→ **WORK REQUEST**:
Copy out the lines below that hold the word "monde".

= Beginning of Section =

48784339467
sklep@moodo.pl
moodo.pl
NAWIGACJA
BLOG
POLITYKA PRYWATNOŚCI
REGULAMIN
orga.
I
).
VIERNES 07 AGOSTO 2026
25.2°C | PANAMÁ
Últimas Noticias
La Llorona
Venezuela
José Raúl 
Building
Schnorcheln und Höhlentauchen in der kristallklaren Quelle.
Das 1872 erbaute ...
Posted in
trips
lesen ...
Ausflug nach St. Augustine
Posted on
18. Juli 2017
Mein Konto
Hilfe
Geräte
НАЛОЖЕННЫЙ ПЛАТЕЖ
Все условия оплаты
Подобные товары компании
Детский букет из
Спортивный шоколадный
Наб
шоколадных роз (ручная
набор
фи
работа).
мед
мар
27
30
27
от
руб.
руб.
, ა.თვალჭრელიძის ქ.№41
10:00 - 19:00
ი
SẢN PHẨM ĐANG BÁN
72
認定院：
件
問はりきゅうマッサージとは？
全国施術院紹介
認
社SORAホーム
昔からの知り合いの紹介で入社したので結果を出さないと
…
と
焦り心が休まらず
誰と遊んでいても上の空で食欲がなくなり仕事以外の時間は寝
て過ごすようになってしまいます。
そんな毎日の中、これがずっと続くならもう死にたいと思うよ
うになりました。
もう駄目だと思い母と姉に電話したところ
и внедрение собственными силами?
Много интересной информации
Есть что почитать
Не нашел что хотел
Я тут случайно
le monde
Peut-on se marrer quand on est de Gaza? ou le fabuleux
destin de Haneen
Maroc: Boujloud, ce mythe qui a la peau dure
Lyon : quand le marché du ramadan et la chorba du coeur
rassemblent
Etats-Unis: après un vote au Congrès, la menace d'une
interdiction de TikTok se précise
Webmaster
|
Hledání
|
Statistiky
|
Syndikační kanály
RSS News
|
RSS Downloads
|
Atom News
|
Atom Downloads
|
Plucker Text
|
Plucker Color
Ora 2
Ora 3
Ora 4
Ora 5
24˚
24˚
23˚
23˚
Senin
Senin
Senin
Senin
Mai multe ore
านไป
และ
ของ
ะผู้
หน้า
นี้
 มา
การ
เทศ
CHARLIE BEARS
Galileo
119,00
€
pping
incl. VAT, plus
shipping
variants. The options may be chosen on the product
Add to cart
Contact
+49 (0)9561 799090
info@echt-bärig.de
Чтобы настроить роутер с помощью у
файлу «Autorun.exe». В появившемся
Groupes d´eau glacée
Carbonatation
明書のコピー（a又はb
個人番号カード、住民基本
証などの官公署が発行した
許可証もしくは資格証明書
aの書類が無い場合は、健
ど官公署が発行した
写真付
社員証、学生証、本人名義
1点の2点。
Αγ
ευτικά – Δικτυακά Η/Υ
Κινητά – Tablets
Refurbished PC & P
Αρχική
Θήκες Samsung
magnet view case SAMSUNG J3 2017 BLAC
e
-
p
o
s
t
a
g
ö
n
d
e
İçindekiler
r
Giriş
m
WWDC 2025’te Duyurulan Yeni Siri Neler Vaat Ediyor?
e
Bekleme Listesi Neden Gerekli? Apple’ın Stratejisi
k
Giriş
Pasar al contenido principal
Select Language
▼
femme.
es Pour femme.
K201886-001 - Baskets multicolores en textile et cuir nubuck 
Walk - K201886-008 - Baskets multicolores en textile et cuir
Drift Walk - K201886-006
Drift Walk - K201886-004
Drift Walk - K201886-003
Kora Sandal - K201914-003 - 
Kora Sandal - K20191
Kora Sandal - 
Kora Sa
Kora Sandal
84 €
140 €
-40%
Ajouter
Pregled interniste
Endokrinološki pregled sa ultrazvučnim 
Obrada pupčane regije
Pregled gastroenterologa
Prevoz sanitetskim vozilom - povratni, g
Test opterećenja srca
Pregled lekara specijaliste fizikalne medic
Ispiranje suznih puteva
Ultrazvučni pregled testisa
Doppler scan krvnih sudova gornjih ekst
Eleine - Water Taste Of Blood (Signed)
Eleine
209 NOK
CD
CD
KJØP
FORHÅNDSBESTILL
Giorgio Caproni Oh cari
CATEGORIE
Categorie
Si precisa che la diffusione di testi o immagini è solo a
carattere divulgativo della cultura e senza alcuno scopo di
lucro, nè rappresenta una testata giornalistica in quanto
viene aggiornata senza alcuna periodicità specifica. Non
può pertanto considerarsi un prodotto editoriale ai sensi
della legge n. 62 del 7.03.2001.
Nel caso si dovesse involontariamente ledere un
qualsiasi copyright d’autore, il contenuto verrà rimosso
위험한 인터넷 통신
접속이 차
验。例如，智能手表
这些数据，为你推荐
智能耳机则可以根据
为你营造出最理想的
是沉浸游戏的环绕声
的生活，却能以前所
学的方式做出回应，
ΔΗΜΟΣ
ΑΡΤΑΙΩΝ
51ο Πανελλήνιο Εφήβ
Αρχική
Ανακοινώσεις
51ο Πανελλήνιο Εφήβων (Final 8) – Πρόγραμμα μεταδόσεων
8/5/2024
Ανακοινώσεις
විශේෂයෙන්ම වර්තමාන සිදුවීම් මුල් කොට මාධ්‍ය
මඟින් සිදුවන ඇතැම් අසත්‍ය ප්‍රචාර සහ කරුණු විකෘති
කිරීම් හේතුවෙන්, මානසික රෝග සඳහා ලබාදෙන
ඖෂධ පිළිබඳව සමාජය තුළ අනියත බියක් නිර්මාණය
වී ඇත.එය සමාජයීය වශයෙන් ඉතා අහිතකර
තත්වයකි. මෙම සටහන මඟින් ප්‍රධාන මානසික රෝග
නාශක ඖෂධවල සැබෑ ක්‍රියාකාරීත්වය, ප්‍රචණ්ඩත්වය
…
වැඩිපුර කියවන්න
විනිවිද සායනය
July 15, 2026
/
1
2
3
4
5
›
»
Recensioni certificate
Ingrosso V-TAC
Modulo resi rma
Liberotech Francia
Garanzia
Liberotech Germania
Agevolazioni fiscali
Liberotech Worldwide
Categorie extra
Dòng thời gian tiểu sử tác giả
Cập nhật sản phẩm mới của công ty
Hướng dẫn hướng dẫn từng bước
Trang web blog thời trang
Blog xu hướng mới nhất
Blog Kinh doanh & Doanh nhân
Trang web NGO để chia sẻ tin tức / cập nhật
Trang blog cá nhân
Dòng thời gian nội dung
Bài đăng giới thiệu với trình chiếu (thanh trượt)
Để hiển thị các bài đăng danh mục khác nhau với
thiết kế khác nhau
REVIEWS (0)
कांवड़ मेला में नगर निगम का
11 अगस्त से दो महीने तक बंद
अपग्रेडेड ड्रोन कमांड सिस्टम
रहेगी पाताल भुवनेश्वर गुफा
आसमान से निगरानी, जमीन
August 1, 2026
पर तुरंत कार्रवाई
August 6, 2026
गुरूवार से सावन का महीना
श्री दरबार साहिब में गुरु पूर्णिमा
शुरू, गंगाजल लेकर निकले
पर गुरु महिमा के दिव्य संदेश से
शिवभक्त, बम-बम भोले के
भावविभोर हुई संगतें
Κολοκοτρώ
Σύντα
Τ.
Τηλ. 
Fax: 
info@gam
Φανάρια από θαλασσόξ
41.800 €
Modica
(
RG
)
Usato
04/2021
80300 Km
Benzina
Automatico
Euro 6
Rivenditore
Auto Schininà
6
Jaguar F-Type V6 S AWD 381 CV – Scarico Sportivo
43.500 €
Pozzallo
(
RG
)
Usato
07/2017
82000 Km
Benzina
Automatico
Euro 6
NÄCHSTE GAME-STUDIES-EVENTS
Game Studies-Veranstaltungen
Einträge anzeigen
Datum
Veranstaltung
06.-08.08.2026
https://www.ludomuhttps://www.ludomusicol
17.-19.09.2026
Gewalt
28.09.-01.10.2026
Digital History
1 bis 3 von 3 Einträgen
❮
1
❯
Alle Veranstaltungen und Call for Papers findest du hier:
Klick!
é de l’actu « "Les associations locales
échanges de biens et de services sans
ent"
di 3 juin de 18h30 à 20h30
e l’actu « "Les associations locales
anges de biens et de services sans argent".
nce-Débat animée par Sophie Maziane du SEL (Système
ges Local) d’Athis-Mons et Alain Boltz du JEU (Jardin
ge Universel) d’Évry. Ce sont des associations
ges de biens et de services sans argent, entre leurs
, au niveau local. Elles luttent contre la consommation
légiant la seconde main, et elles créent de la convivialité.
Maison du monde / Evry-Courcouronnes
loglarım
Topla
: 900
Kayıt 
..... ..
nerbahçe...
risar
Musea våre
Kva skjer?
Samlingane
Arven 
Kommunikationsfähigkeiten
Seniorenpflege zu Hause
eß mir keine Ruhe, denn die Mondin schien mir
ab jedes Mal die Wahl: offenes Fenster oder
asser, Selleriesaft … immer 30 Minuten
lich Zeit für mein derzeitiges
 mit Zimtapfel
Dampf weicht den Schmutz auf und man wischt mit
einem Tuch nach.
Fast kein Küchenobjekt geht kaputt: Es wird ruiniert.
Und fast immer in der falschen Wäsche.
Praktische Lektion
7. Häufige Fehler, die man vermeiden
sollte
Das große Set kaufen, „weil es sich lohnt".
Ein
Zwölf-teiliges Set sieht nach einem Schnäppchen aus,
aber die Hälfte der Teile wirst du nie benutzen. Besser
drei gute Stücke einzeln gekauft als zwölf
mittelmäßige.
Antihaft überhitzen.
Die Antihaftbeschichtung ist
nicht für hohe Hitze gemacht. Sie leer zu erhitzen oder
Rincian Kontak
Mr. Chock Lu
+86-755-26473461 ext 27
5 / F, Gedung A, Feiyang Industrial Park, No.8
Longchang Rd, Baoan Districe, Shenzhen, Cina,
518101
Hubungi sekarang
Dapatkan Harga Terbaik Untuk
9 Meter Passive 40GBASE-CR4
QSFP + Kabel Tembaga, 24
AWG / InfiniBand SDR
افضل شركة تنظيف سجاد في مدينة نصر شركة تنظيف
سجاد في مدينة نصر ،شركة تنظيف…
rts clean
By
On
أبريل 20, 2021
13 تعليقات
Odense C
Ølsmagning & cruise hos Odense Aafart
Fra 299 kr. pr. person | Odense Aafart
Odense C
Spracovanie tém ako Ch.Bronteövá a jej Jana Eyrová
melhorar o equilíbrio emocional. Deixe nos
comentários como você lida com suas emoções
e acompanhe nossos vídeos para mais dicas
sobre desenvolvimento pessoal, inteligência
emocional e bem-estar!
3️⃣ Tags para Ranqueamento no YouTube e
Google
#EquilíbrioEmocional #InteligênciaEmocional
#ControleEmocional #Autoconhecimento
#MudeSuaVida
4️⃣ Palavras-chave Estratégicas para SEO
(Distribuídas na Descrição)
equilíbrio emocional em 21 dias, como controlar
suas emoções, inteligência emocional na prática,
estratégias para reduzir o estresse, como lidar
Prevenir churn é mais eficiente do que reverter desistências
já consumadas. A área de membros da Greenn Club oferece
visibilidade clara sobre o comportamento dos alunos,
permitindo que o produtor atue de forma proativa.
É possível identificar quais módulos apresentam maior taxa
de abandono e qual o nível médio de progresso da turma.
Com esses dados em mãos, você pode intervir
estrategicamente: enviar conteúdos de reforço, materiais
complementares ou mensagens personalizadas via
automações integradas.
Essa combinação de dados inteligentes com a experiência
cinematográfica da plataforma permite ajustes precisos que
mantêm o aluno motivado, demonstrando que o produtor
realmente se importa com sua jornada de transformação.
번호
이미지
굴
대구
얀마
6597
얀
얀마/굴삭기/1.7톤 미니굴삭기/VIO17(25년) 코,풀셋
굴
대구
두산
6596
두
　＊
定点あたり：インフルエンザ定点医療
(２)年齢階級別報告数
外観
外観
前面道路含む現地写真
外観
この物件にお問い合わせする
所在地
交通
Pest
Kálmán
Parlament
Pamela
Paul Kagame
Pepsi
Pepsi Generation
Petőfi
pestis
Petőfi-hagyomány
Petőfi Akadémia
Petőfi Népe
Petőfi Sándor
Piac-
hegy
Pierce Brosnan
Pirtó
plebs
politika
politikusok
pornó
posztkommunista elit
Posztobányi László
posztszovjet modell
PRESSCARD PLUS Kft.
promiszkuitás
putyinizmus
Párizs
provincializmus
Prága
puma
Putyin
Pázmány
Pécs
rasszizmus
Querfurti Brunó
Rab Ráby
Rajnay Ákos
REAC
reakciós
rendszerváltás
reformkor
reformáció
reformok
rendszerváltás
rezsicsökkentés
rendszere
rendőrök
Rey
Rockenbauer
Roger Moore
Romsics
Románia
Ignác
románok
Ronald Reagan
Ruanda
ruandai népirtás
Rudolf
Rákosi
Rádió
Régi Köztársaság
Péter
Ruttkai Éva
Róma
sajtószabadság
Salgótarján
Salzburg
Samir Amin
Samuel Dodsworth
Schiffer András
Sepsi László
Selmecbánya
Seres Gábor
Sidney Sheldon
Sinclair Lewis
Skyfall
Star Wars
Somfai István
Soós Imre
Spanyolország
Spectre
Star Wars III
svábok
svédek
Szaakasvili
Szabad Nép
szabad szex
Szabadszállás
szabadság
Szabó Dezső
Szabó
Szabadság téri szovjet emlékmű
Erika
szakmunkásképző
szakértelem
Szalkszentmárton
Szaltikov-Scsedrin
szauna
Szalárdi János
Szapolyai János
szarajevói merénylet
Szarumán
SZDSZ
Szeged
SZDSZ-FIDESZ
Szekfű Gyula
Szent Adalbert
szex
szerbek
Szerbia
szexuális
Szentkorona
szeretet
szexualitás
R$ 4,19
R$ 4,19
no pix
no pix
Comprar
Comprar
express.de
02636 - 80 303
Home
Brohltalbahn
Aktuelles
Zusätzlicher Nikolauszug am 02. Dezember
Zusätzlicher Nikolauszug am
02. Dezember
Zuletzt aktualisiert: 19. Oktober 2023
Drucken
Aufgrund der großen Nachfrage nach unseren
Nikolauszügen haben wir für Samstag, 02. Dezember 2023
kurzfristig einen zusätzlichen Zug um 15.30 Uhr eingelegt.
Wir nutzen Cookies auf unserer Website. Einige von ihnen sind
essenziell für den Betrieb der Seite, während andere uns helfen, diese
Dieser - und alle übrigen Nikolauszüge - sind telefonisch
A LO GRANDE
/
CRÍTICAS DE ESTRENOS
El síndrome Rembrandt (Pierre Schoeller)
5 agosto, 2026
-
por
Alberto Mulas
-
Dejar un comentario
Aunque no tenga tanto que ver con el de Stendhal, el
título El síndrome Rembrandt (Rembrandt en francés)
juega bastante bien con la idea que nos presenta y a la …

= End of Section =

→ **ANSWER TO THE PROBLEM**:
le monde
Maison du monde / Evry-Courcouronnes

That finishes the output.